Reproduce the records below in full and without edits, omitting images.

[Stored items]
+---+
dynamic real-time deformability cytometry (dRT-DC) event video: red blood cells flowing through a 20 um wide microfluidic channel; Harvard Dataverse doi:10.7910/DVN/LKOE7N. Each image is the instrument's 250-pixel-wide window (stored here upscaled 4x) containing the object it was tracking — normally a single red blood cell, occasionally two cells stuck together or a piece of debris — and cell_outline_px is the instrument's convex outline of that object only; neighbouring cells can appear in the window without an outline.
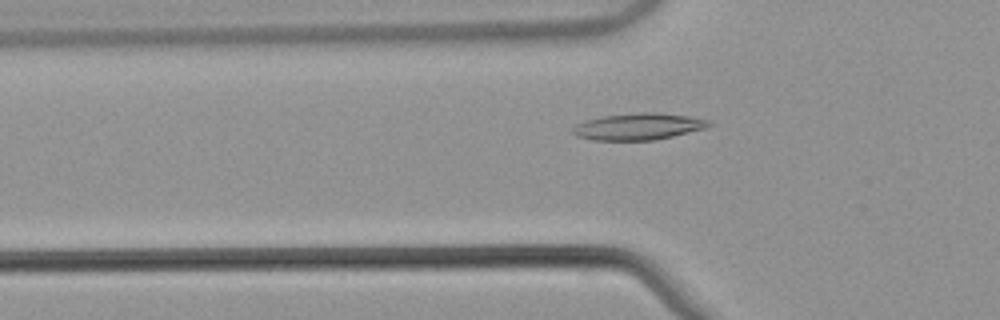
{"species": "common noctule bat (a hibernating species)", "species_latin": "Nyctalus noctula", "temperature_condition": "warm", "stored_images_in_passage": 53, "camera_frame_rate_fps": 3000, "um_per_image_px": 0.085, "animal": {"sex": "male", "body_mass_g": 21.5, "forearm_length_mm": 52.0}, "frame": {"image": 1, "passage_image": 18, "time_ms": 5.667, "image_size_px": [1000, 320], "cell_outline_px": [[712, 124], [708, 128], [656, 140], [592, 140], [576, 136], [572, 132], [572, 128], [576, 124], [584, 120], [604, 116], [640, 112], [656, 112], [688, 116], [712, 120]], "centroid_in_image_um": [54.29, 10.75], "position_along_channel_um": 71.5, "area_um2": 21.39}}
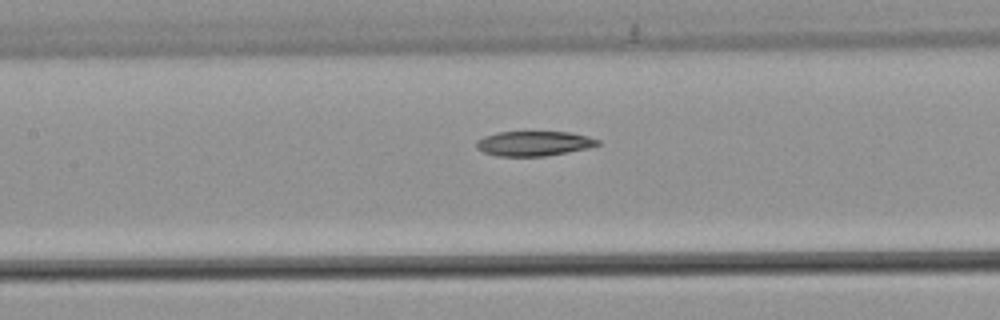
{"frame": {"image": 2, "passage_image": 25, "time_ms": 8.0, "image_size_px": [1000, 320], "cell_outline_px": [[600, 144], [588, 148], [568, 152], [544, 156], [496, 156], [484, 152], [476, 148], [476, 140], [484, 136], [496, 132], [572, 132], [588, 136], [600, 140]], "centroid_in_image_um": [45.37, 12.19], "position_along_channel_um": 162.0, "area_um2": 17.63}}
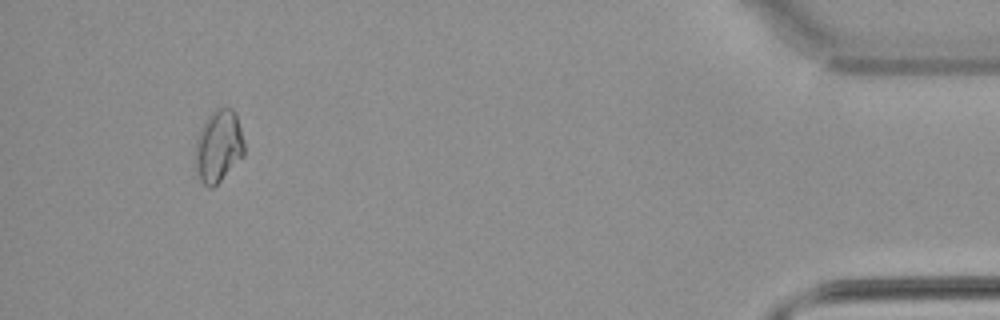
{"frame": {"image": 3, "passage_image": 50, "time_ms": 16.333, "image_size_px": [1000, 320], "cell_outline_px": [[244, 156], [212, 188], [208, 188], [200, 180], [196, 172], [196, 136], [200, 128], [208, 116], [216, 108], [232, 108], [236, 112], [244, 140]], "centroid_in_image_um": [18.58, 12.41], "position_along_channel_um": 416.6, "area_um2": 20.63}}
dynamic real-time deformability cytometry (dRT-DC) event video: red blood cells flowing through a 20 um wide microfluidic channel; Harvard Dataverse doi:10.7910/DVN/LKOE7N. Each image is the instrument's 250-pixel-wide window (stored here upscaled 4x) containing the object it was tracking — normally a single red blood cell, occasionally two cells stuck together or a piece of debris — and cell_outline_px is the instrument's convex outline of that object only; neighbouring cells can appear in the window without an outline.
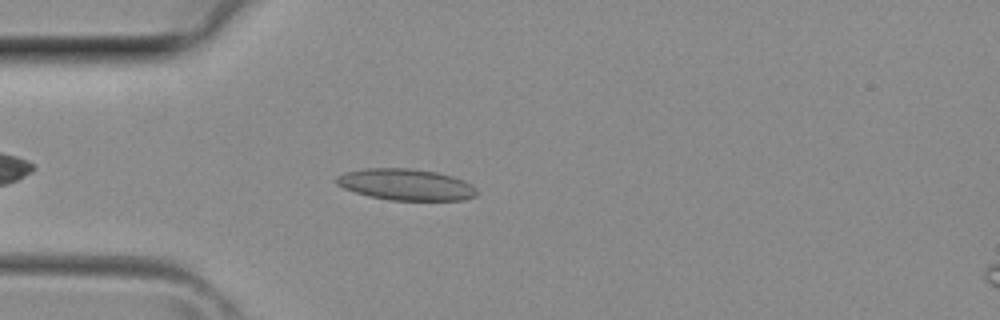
{"species": "common noctule bat (a hibernating species)", "species_latin": "Nyctalus noctula", "temperature_condition": "room temperature", "stored_images_in_passage": 32, "camera_frame_rate_fps": 3000, "um_per_image_px": 0.085, "animal": {"sex": "female", "body_mass_g": 29.2, "forearm_length_mm": 56.3}, "frame": {"image": 1, "passage_image": 4, "time_ms": 1.0, "image_size_px": [1000, 320], "cell_outline_px": [[476, 196], [464, 200], [392, 200], [368, 196], [344, 188], [336, 184], [336, 176], [344, 172], [364, 168], [408, 168], [436, 172], [452, 176], [464, 180], [472, 184], [476, 188]], "centroid_in_image_um": [34.5, 15.68], "position_along_channel_um": 50.5, "area_um2": 25.72}}
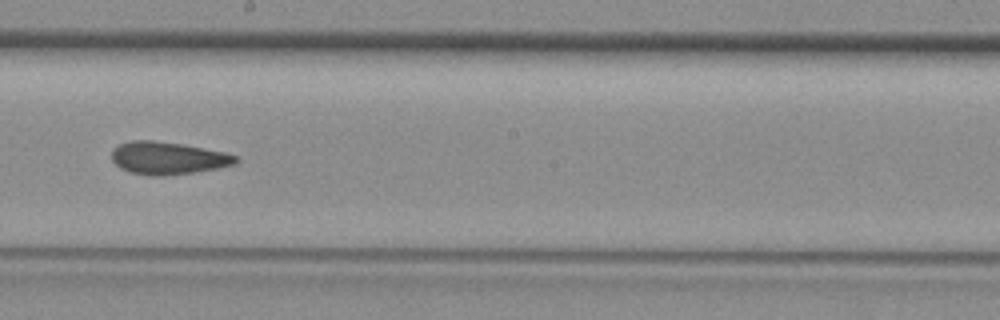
{"frame": {"image": 2, "passage_image": 15, "time_ms": 4.667, "image_size_px": [1000, 320], "cell_outline_px": [[240, 160], [236, 164], [216, 168], [192, 172], [164, 176], [152, 176], [128, 172], [120, 168], [112, 160], [112, 148], [120, 144], [132, 140], [152, 140], [180, 144], [224, 152], [236, 156]], "centroid_in_image_um": [14.24, 13.44], "position_along_channel_um": 234.0, "area_um2": 23.41}}
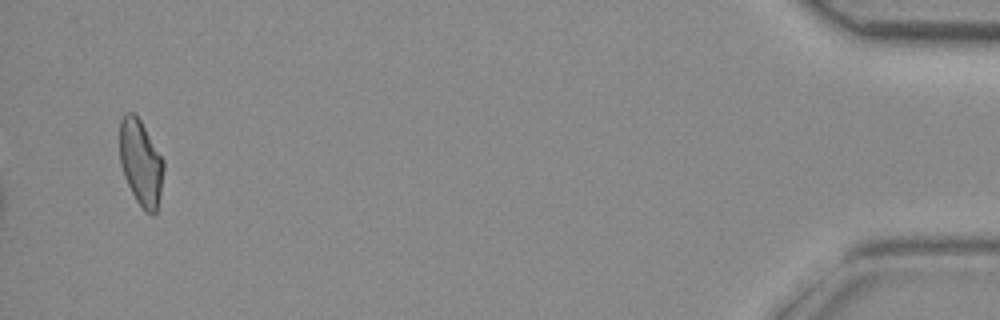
{"frame": {"image": 3, "passage_image": 31, "time_ms": 10.0, "image_size_px": [1000, 320], "cell_outline_px": [[164, 168], [160, 192], [156, 212], [152, 216], [136, 200], [124, 176], [120, 164], [120, 120], [124, 112], [132, 112], [140, 120], [164, 160]], "centroid_in_image_um": [11.96, 13.79], "position_along_channel_um": 423.2, "area_um2": 21.68}}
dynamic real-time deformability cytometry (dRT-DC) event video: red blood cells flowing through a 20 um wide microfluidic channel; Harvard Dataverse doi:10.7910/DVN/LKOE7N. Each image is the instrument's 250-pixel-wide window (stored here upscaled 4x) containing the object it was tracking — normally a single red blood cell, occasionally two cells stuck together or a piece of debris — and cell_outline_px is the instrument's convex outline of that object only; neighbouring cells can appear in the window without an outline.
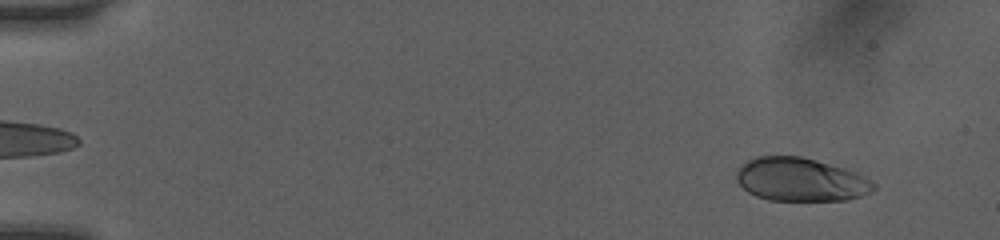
{"species": "human", "species_latin": "Homo sapiens", "temperature_condition": "room temperature", "stored_images_in_passage": 4, "segment_of_instrument_passage": [2, 2], "camera_frame_rate_fps": 3000, "um_per_image_px": 0.085, "donor": {"sex": "female"}, "frame": {"image": 1, "passage_image": 4, "time_ms": 3.333, "image_size_px": [1000, 240], "cell_outline_px": [[876, 188], [872, 192], [848, 200], [768, 200], [756, 196], [748, 192], [736, 180], [736, 172], [748, 160], [756, 156], [800, 156], [856, 172], [876, 184]], "centroid_in_image_um": [68.05, 15.27], "position_along_channel_um": 17.0, "area_um2": 34.39}}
+---+
- [EXPECTED ANSWER]:
dynamic real-time deformability cytometry (dRT-DC) event video: red blood cells flowing through a 20 um wide microfluidic channel; Harvard Dataverse doi:10.7910/DVN/LKOE7N. Each image is the instrument's 250-pixel-wide window (stored here upscaled 4x) containing the object it was tracking — normally a single red blood cell, occasionally two cells stuck together or a piece of debris — and cell_outline_px is the instrument's convex outline of that object only; neighbouring cells can appear in the window without an outline.
{"species": "common noctule bat (a hibernating species)", "species_latin": "Nyctalus noctula", "temperature_condition": "warm", "stored_images_in_passage": 53, "camera_frame_rate_fps": 3000, "um_per_image_px": 0.085, "animal": {"sex": "male", "body_mass_g": 21.5, "forearm_length_mm": 52.0}, "frame": {"image": 1, "passage_image": 18, "time_ms": 5.667, "image_size_px": [1000, 320], "cell_outline_px": [[712, 124], [708, 128], [656, 140], [592, 140], [576, 136], [572, 132], [572, 128], [576, 124], [584, 120], [604, 116], [640, 112], [656, 112], [688, 116], [712, 120]], "centroid_in_image_um": [54.29, 10.75], "position_along_channel_um": 71.5, "area_um2": 21.39}}
{"frame": {"image": 2, "passage_image": 25, "time_ms": 8.0, "image_size_px": [1000, 320], "cell_outline_px": [[600, 144], [588, 148], [568, 152], [544, 156], [496, 156], [484, 152], [476, 148], [476, 140], [484, 136], [496, 132], [572, 132], [588, 136], [600, 140]], "centroid_in_image_um": [45.37, 12.19], "position_along_channel_um": 162.0, "area_um2": 17.63}}
{"frame": {"image": 3, "passage_image": 50, "time_ms": 16.333, "image_size_px": [1000, 320], "cell_outline_px": [[244, 156], [212, 188], [208, 188], [200, 180], [196, 172], [196, 136], [200, 128], [208, 116], [216, 108], [232, 108], [236, 112], [244, 140]], "centroid_in_image_um": [18.58, 12.41], "position_along_channel_um": 416.6, "area_um2": 20.63}}
dynamic real-time deformability cytometry (dRT-DC) event video: red blood cells flowing through a 20 um wide microfluidic channel; Harvard Dataverse doi:10.7910/DVN/LKOE7N. Each image is the instrument's 250-pixel-wide window (stored here upscaled 4x) containing the object it was tracking — normally a single red blood cell, occasionally two cells stuck together or a piece of debris — and cell_outline_px is the instrument's convex outline of that object only; neighbouring cells can appear in the window without an outline.
{"species": "common noctule bat (a hibernating species)", "species_latin": "Nyctalus noctula", "temperature_condition": "room temperature", "stored_images_in_passage": 32, "camera_frame_rate_fps": 3000, "um_per_image_px": 0.085, "animal": {"sex": "female", "body_mass_g": 29.2, "forearm_length_mm": 56.3}, "frame": {"image": 1, "passage_image": 4, "time_ms": 1.0, "image_size_px": [1000, 320], "cell_outline_px": [[476, 196], [464, 200], [392, 200], [368, 196], [344, 188], [336, 184], [336, 176], [344, 172], [364, 168], [408, 168], [436, 172], [452, 176], [464, 180], [472, 184], [476, 188]], "centroid_in_image_um": [34.5, 15.68], "position_along_channel_um": 50.5, "area_um2": 25.72}}
{"frame": {"image": 2, "passage_image": 15, "time_ms": 4.667, "image_size_px": [1000, 320], "cell_outline_px": [[240, 160], [236, 164], [216, 168], [192, 172], [164, 176], [152, 176], [128, 172], [120, 168], [112, 160], [112, 148], [120, 144], [132, 140], [152, 140], [180, 144], [224, 152], [236, 156]], "centroid_in_image_um": [14.24, 13.44], "position_along_channel_um": 234.0, "area_um2": 23.41}}
{"frame": {"image": 3, "passage_image": 31, "time_ms": 10.0, "image_size_px": [1000, 320], "cell_outline_px": [[164, 168], [160, 192], [156, 212], [152, 216], [136, 200], [124, 176], [120, 164], [120, 120], [124, 112], [132, 112], [140, 120], [164, 160]], "centroid_in_image_um": [11.96, 13.79], "position_along_channel_um": 423.2, "area_um2": 21.68}}
dynamic real-time deformability cytometry (dRT-DC) event video: red blood cells flowing through a 20 um wide microfluidic channel; Harvard Dataverse doi:10.7910/DVN/LKOE7N. Each image is the instrument's 250-pixel-wide window (stored here upscaled 4x) containing the object it was tracking — normally a single red blood cell, occasionally two cells stuck together or a piece of debris — and cell_outline_px is the instrument's convex outline of that object only; neighbouring cells can appear in the window without an outline.
{"species": "human", "species_latin": "Homo sapiens", "temperature_condition": "room temperature", "stored_images_in_passage": 4, "segment_of_instrument_passage": [2, 2], "camera_frame_rate_fps": 3000, "um_per_image_px": 0.085, "donor": {"sex": "female"}, "frame": {"image": 1, "passage_image": 4, "time_ms": 3.333, "image_size_px": [1000, 240], "cell_outline_px": [[876, 188], [872, 192], [848, 200], [768, 200], [756, 196], [748, 192], [736, 180], [736, 172], [748, 160], [756, 156], [800, 156], [856, 172], [876, 184]], "centroid_in_image_um": [68.05, 15.27], "position_along_channel_um": 17.0, "area_um2": 34.39}}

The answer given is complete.